(TASK TO COMPLETE)
Search the records that follow and extract every line containing the string "Åãnewo".

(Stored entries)
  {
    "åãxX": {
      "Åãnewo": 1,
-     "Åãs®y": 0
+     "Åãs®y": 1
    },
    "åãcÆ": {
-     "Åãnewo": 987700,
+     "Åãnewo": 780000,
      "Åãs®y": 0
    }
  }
...
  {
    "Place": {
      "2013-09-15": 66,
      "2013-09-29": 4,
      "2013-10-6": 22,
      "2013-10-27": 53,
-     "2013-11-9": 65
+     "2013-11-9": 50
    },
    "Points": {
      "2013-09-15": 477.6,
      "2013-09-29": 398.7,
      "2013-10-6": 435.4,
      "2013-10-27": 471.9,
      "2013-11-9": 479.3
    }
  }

(SOLUTION FOR THIS PROBLEM)
      "Åãnewo": 1,
-     "Åãnewo": 987700,
+     "Åãnewo": 780000,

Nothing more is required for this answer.